Modulation of mouse embryonic stem cell proliferation and neural differentiation by the P2X7 receptor

• Published in: PloS one Vol. 9; no. 5; p. e96281
• Main Authors: Glaser, Talita, de Oliveira, Sophia La Banca, Cheffer, Arquimedes, Beco, Renata, Martins, Patrícia, Fornazari, Maynara, Lameu, Claudiana, Junior, Helio Miranda Costa, Coutinho-Silva, Robson, Ulrich, Henning
• Format: Journal Article
• Language: English
• Published: United States Public Library of Science 05.05.2014; Public Library of Science (PLoS)

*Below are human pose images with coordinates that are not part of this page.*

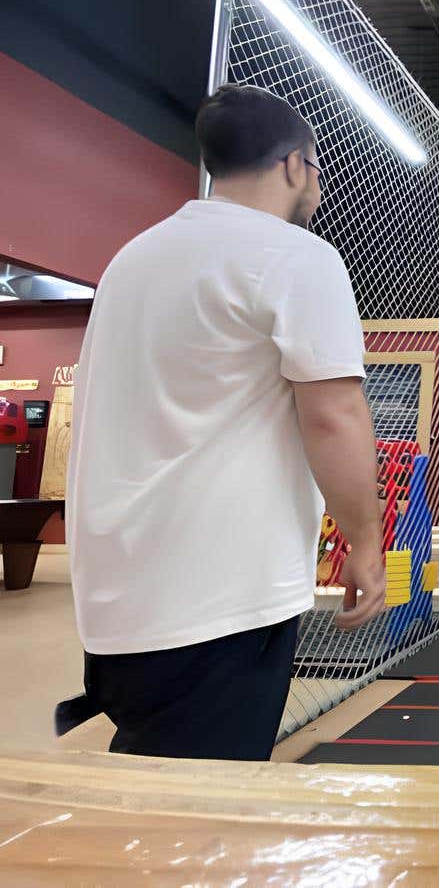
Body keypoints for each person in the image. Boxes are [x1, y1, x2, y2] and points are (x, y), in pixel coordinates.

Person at [58, 84, 387, 761]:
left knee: (152, 794)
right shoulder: (300, 257)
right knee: (193, 833)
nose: (317, 183)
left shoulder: (134, 258)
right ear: (295, 164)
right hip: (220, 603)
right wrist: (365, 543)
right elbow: (335, 416)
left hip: (116, 605)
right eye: (317, 167)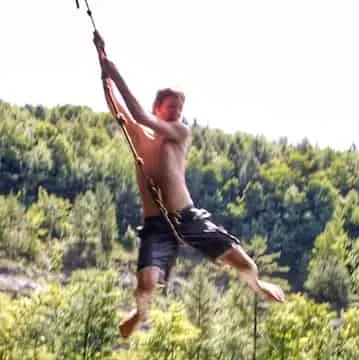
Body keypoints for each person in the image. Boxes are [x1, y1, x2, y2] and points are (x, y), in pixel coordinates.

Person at [96, 51, 286, 338]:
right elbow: (120, 110)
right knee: (146, 284)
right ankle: (140, 313)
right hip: (156, 227)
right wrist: (105, 73)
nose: (177, 112)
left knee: (245, 263)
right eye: (172, 106)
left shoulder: (179, 132)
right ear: (158, 106)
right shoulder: (139, 136)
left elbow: (137, 113)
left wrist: (114, 70)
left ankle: (258, 285)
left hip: (188, 217)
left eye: (180, 108)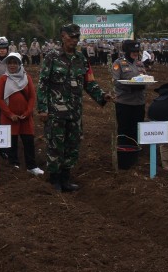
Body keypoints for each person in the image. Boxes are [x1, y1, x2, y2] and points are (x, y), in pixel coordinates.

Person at [37, 23, 112, 192]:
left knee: (72, 146)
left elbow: (89, 83)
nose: (75, 40)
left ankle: (66, 179)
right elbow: (43, 84)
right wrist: (42, 108)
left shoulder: (81, 59)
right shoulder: (52, 57)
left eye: (77, 37)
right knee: (55, 145)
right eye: (71, 37)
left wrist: (102, 96)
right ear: (63, 36)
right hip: (56, 112)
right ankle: (54, 180)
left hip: (74, 112)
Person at [0, 53, 43, 175]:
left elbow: (32, 96)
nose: (12, 65)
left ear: (19, 64)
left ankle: (32, 166)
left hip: (25, 117)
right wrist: (10, 114)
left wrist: (28, 112)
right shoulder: (3, 79)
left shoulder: (27, 78)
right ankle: (14, 164)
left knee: (28, 140)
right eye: (10, 63)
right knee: (12, 141)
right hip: (9, 117)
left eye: (15, 63)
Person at [111, 40, 147, 148]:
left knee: (137, 128)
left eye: (137, 51)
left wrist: (144, 83)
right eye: (133, 51)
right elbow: (115, 81)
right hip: (124, 102)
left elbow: (145, 78)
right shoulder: (118, 63)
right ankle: (123, 150)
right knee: (124, 129)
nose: (135, 53)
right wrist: (131, 85)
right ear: (126, 51)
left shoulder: (140, 63)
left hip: (139, 102)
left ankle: (136, 148)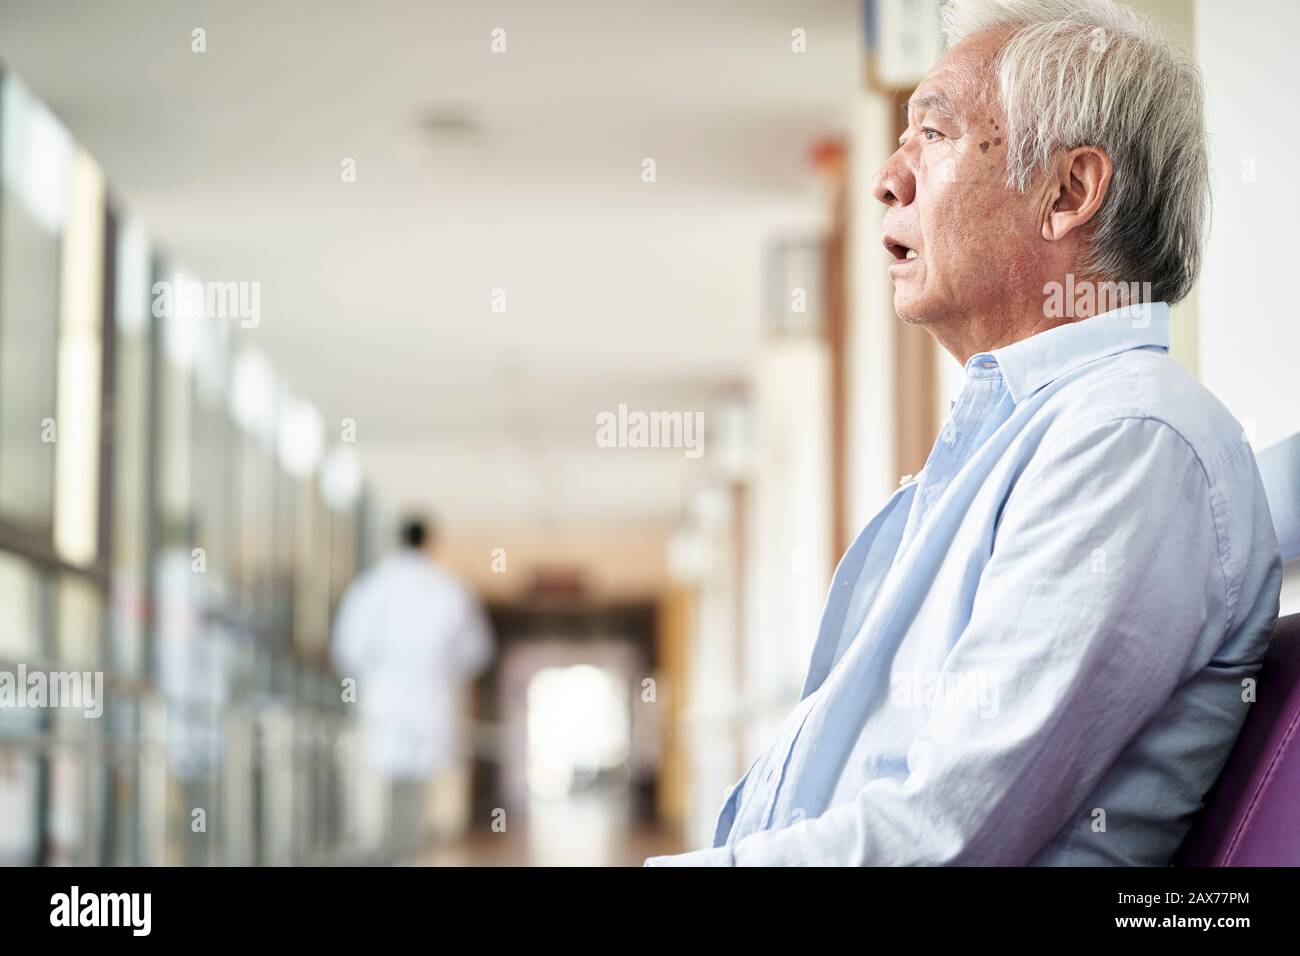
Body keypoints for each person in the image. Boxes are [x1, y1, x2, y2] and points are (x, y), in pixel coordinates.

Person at [647, 0, 1282, 866]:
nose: (887, 178)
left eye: (934, 134)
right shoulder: (1039, 433)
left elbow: (938, 838)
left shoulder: (1129, 439)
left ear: (1068, 191)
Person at [332, 516, 493, 858]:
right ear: (429, 542)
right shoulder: (450, 588)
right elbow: (476, 652)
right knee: (419, 785)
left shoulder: (371, 586)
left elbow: (347, 647)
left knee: (385, 780)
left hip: (384, 698)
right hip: (431, 700)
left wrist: (375, 674)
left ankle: (389, 850)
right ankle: (407, 851)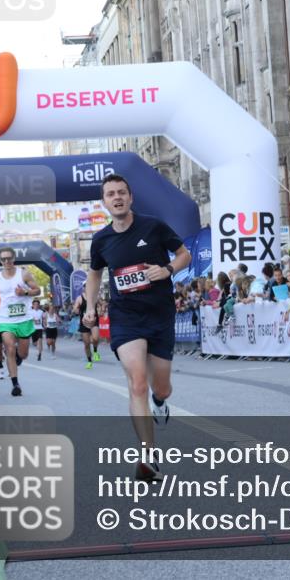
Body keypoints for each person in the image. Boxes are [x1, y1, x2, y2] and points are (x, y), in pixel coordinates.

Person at [84, 173, 191, 483]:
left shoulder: (153, 226)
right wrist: (90, 307)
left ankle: (160, 402)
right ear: (104, 202)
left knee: (160, 387)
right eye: (110, 194)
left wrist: (167, 269)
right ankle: (148, 456)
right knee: (137, 382)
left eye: (121, 192)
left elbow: (185, 254)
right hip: (125, 316)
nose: (116, 197)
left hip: (159, 314)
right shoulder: (101, 239)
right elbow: (94, 275)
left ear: (130, 198)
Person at [0, 246, 42, 396]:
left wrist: (24, 292)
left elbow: (38, 290)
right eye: (3, 259)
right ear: (0, 261)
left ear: (13, 259)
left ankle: (19, 357)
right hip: (5, 319)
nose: (6, 261)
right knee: (9, 348)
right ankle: (15, 384)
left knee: (23, 354)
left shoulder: (23, 274)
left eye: (9, 258)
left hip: (24, 319)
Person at [73, 294, 99, 369]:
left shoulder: (95, 295)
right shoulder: (79, 298)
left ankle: (95, 352)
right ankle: (89, 361)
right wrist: (76, 310)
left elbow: (101, 303)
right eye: (85, 286)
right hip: (84, 322)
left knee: (95, 338)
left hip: (94, 320)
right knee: (87, 344)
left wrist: (101, 309)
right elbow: (75, 308)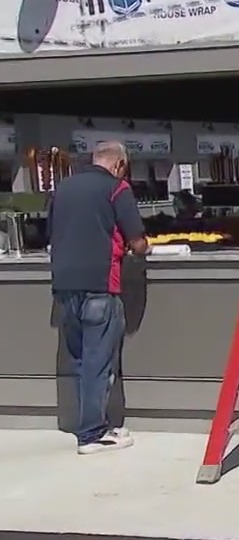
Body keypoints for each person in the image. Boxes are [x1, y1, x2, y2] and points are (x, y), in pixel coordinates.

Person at [48, 140, 148, 455]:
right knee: (98, 361)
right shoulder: (117, 189)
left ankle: (87, 424)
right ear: (119, 164)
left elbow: (50, 232)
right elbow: (138, 242)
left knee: (80, 359)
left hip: (64, 287)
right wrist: (144, 248)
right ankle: (92, 434)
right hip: (100, 285)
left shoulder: (62, 189)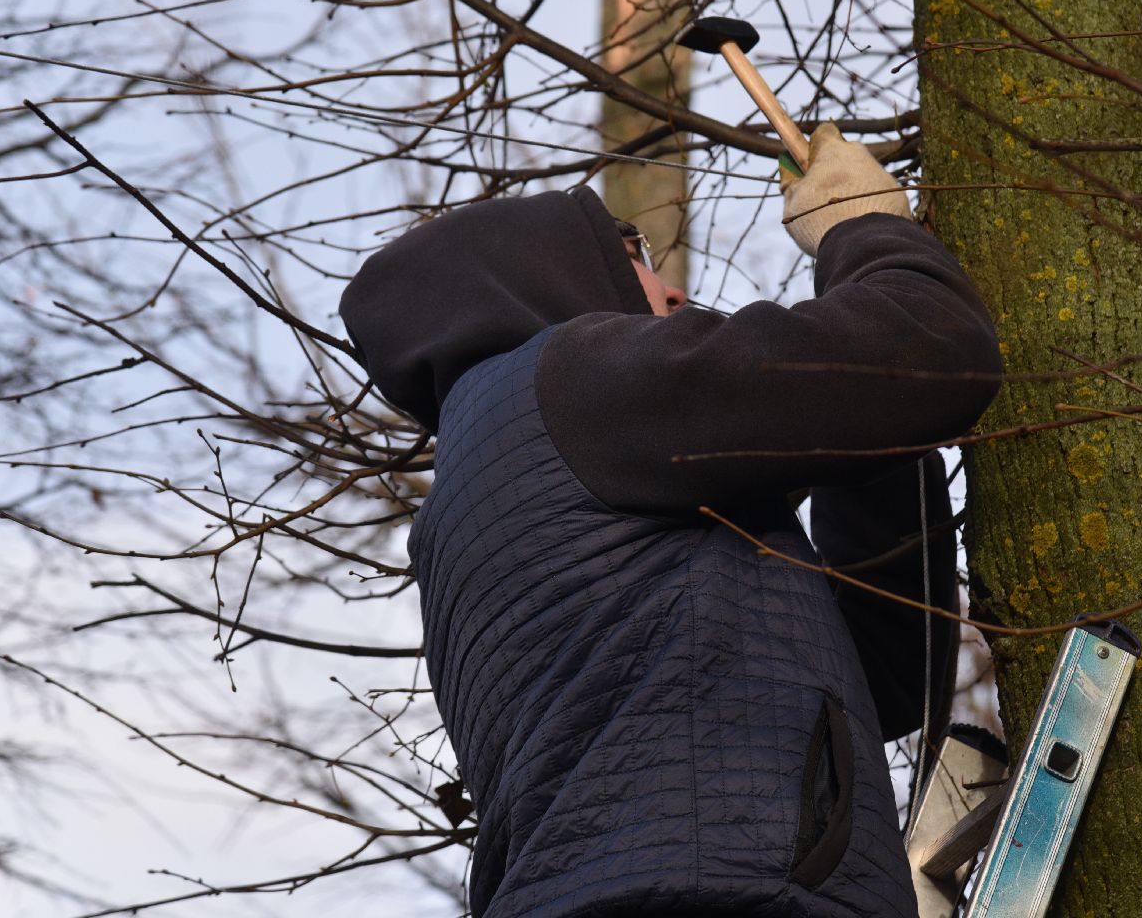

• Subjects: Acids; Adenosine; Amino acids; Animals; ATP; Biology and Life Sciences; Calcium; Calcium (intracellular); Calcium - metabolism; Cell cycle; Cell Differentiation; Cell Proliferation; Differentiation; Doublecortin protein; Embryo cells; Embryonic stem cells; Embryonic Stem Cells - cytology; Embryonic Stem Cells - metabolism; Embryos; Fibroblasts; Fluxes; Gene Knockout Techniques; Mice; Nervous system; Neural stem cells; Neuroblasts; Neurogenesis; Neurons - cytology; Neurons - metabolism; Oct-4 protein; Octamer Transcription Factor-3 - metabolism; Pluripotency; Proteins; Receptors, Purinergic P2X7 - genetics; Receptors, Purinergic P2X7 - metabolism; Receptors, Purinergic P2X7 - physiology; Retinoic acid; Rodents; Stem cell transplantation; Stem cells; Tretinoin; Tubulin; Tubulins; Up-Regulation
• ISSN: 1932-6203; 1932-6203
• DOI: 10.1371/journal.pone.0096281

Novel developmental functions have been attributed to the P2X7 receptor (P2X7R) including proliferation stimulation and neural differentiation. Mouse embryonic stem cells (ESC), induced with retinoic acid to neural differentiation, closely assemble processes occurring during neuroectodermal development of the early embryo. P2X7R expression together with the pluripotency marker Oct-4 was highest in undifferentiated ESC. In undifferentiated cells, the P2X7R agonist Bz-ATP accelerated cell cycle entry, which was blocked by the specific P2X7R inhibitor KN-62. ESC induced to neural differentiation with retinoic acid, reduced Oct-4 and P2X7R expression. P2X7R receptor-promoted intracellular calcium fluxes were obtained at lower Bz-ATP ligand concentrations in undifferentiated and in neural-differentiated cells compared to other studies. The presence of KN-62 led to increased number of cells expressing SSEA-1, Dcx and β3-tubulin, as well as the number of SSEA-1 and β3-tubulin-double-positive cells confirming that onset of neuroectodermal differentiation and neuronal fate determination depends on suppression of P2X7R activity. Moreover, an increase in the number of Ki-67 positive cells in conditions of P2X7R inhibition indicates rescue of progenitors into the cell cycle, augmenting the number of neuroblasts and consequently neurogenesis. In embryonic cells, P2X7R expression and activity is upregulated, maintaining proliferation, while upon induction to neural differentiation P2X7 receptor expression and activity needs to be suppressed.